Transaction Log Capture

This technique employs the logging and recovery capabilities of a DBMS. Since transaction logs are utilized by DBMS to store transaction information for logging and recovery, these logs contain all information required to capture changed data.

You can't just read the transaction logs manually — they are often stored in a binary, proprietary format, which is not human-readable. So, a special application/tool (usually provided by the database vendor or third parties) must be used (Example: SQL Server - Change Data Capture built-in)

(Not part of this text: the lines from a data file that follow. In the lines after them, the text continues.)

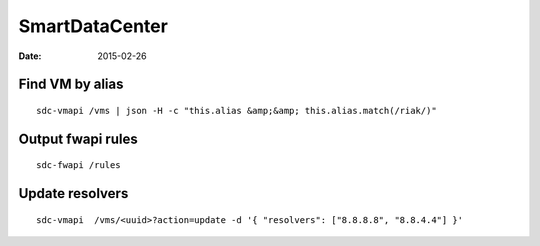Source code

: SmartDataCenter
---------------
:date: 2015-02-26

Find VM by alias
==============================
::

 sdc-vmapi /vms | json -H -c "this.alias &amp;&amp; this.alias.match(/riak/)"

Output fwapi rules
==============================
::

 sdc-fwapi /rules

Update resolvers
================
::

 sdc-vmapi  /vms/<uuid>?action=update -d '{ "resolvers": ["8.8.8.8", "8.8.4.4"] }'
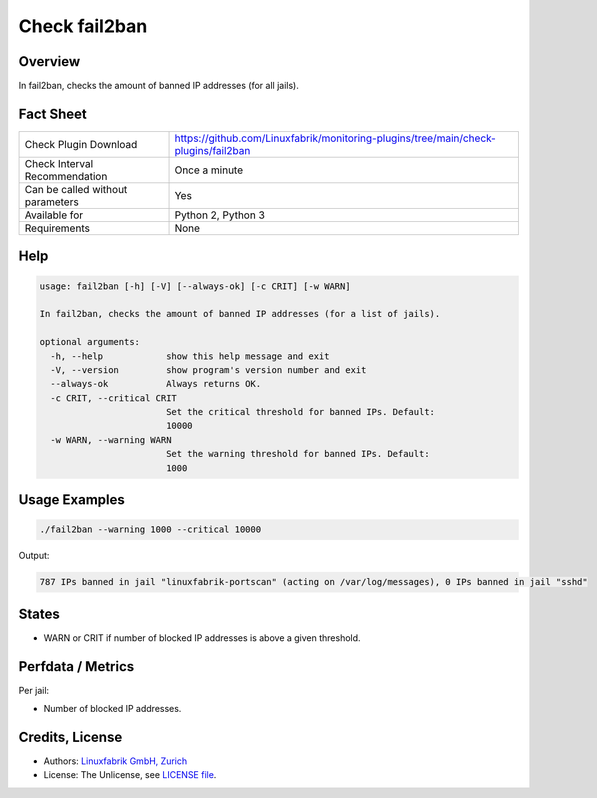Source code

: Check fail2ban
==============

Overview
--------

In fail2ban, checks the amount of banned IP addresses (for all jails).


Fact Sheet
----------

.. csv-table::
    :widths: 30, 70
    
    "Check Plugin Download",                "https://github.com/Linuxfabrik/monitoring-plugins/tree/main/check-plugins/fail2ban"
    "Check Interval Recommendation",        "Once a minute"
    "Can be called without parameters",     "Yes"
    "Available for",                        "Python 2, Python 3"
    "Requirements",                         "None"


Help
----

.. code-block:: text

    usage: fail2ban [-h] [-V] [--always-ok] [-c CRIT] [-w WARN]

    In fail2ban, checks the amount of banned IP addresses (for a list of jails).

    optional arguments:
      -h, --help            show this help message and exit
      -V, --version         show program's version number and exit
      --always-ok           Always returns OK.
      -c CRIT, --critical CRIT
                            Set the critical threshold for banned IPs. Default:
                            10000
      -w WARN, --warning WARN
                            Set the warning threshold for banned IPs. Default:
                            1000


Usage Examples
--------------

.. code-block:: bash

    ./fail2ban --warning 1000 --critical 10000 
    
Output:

.. code-block:: text

    787 IPs banned in jail "linuxfabrik-portscan" (acting on /var/log/messages), 0 IPs banned in jail "sshd"


States
------

* WARN or CRIT if number of blocked IP addresses is above a given threshold.


Perfdata / Metrics
------------------

Per jail:

* Number of blocked IP addresses.


Credits, License
----------------

* Authors: `Linuxfabrik GmbH, Zurich <https://www.linuxfabrik.ch>`_
* License: The Unlicense, see `LICENSE file <https://unlicense.org/>`_.
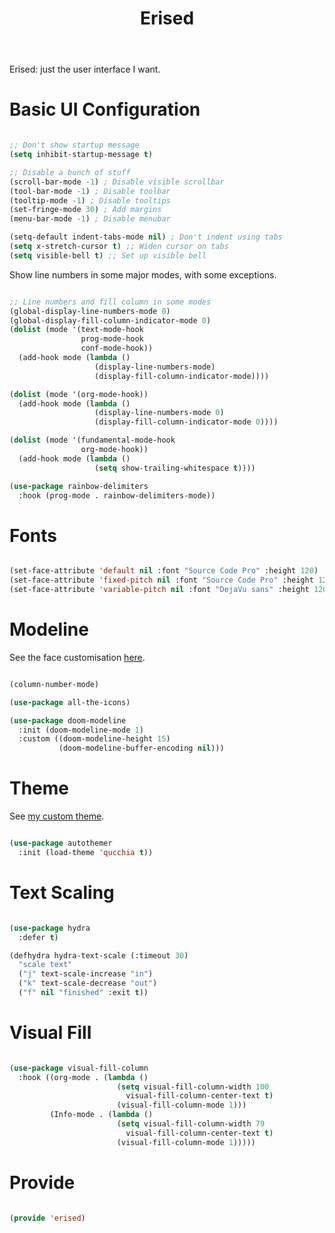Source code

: #+title:Erised
#+PROPERTY: header-args:emacs-lisp :tangle ../../home/.emacs.d/lisp/erised.el

Erised: just the user interface I want.

* Basic UI Configuration

#+begin_src emacs-lisp

  ;; Don't show startup message
  (setq inhibit-startup-message t)

  ;; Disable a bunch of stuff
  (scroll-bar-mode -1) ; Disable visible scrollbar
  (tool-bar-mode -1) ; Disable toolbar
  (tooltip-mode -1) ; Disable tooltips
  (set-fringe-mode 30) ; Add margins
  (menu-bar-mode -1) ; Disable menubar

  (setq-default indent-tabs-mode nil) ; Don't indent using tabs
  (setq x-stretch-cursor t) ;; Widen cursor on tabs
  (setq visible-bell t) ;; Set up visible bell

#+end_src

Show line numbers in some major modes, with some exceptions.

#+begin_src emacs-lisp

  ;; Line numbers and fill column in some modes
  (global-display-line-numbers-mode 0)
  (global-display-fill-column-indicator-mode 0)
  (dolist (mode '(text-mode-hook
                  prog-mode-hook
                  conf-mode-hook))
    (add-hook mode (lambda ()
                     (display-line-numbers-mode)
                     (display-fill-column-indicator-mode))))

  (dolist (mode '(org-mode-hook))
    (add-hook mode (lambda ()
                     (display-line-numbers-mode 0)
                     (display-fill-column-indicator-mode 0))))

  (dolist (mode '(fundamental-mode-hook
                  org-mode-hook))
    (add-hook mode (lambda ()
                     (setq show-trailing-whitespace t))))

  (use-package rainbow-delimiters
    :hook (prog-mode . rainbow-delimiters-mode))

#+end_src

* Fonts

#+begin_src emacs-lisp

  (set-face-attribute 'default nil :font "Source Code Pro" :height 120)
  (set-face-attribute 'fixed-pitch nil :font "Source Code Pro" :height 120)
  (set-face-attribute 'variable-pitch nil :font "DejaVu sans" :height 120 :weight 'regular)

#+end_src

* Modeline

See the face customisation [[file:~/.dotfiles/config/Theme.org::*Modeline][here]].

#+begin_src emacs-lisp

  (column-number-mode)

  (use-package all-the-icons)

  (use-package doom-modeline
    :init (doom-modeline-mode 1)
    :custom ((doom-modeline-height 15)
             (doom-modeline-buffer-encoding nil)))

#+end_src

* Theme

See [[file:~/.dotfiles/config/Theme.org][my custom theme]].

#+begin_src emacs-lisp

  (use-package autothemer
    :init (load-theme 'qucchia t))

#+end_src

* Text Scaling

#+begin_src emacs-lisp

  (use-package hydra
    :defer t)

  (defhydra hydra-text-scale (:timeout 30)
    "scale text"
    ("j" text-scale-increase "in")
    ("k" text-scale-decrease "out")
    ("f" nil "finished" :exit t))

#+end_src

* Visual Fill

#+begin_src emacs-lisp

  (use-package visual-fill-column
    :hook ((org-mode . (lambda ()
                          (setq visual-fill-column-width 100
                            visual-fill-column-center-text t)
                          (visual-fill-column-mode 1)))
           (Info-mode . (lambda ()
                          (setq visual-fill-column-width 79
                            visual-fill-column-center-text t)
                          (visual-fill-column-mode 1)))))

#+end_src

* Provide

#+begin_src emacs-lisp

  (provide 'erised)

#+end_src
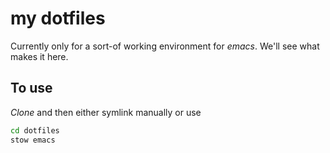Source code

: * my dotfiles

Currently only for a sort-of working environment for /emacs/. We'll see what makes it here.

** To use
/Clone/ and then either symlink manually or use 

#+BEGIN_SRC bash
  cd dotfiles
  stow emacs
#+END_SRC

Many databases automatically reuse (overwrite) old parts of the transaction log to save space — this is called log recycling.

Data Warehouse Layers

Modern data warehouse architectures organize data into distinct layers, each serving specific purposes in the data processing pipeline. These layers follow Ralph Kimball's dimensional modeling principles for structured data warehouse design.

Staging Area

This is the initial layer where data is temporarily stored after extraction from source systems. The staging area serves as a work area for ETL processes, where data is held in its original format before transformation. According to Kimball's methodology:

  • Data is stored temporarily and typically purged after successful processing
  • No business users access the staging area directly
  • Data structures mirror the source systems with minimal modification
  • Primary purpose is to facilitate the ETL process and provide restart capabilities

Data Presentation Area

This layer contains the dimensional models designed for business analysis and reporting. Following Kimball's approach, this area includes:

  • Fact Tables: Contain measurable business events with foreign keys to dimensions
  • Dimension Tables: Provide descriptive context for facts, often denormalized for query performance
  • Conformed Dimensions: Shared dimensions that ensure consistency across multiple fact tables and data marts

The presentation area is organized into data marts - subject-oriented collections of dimensional models that serve specific business processes or departments.

Kimball's methodology emphasizes:

  • Business Process Focus: Dimensional models are designed around specific business processes
  • Conformed Dimensions: Ensure consistency and enable drill-across analysis
  • Grain Definition: Each fact table represents events at a specific level of detail
  • Slowly Changing Dimensions: Handle changes in dimension attributes over time

References

  • Lecture notes from Business Analytics course, Prof. Paolo Menna, University of Verona 2024-2025
  • Kimball, R., & Ross, M. (2013). The Data Warehouse Toolkit: The Definitive Guide to Dimensional Modeling (3rd ed.). Wiley.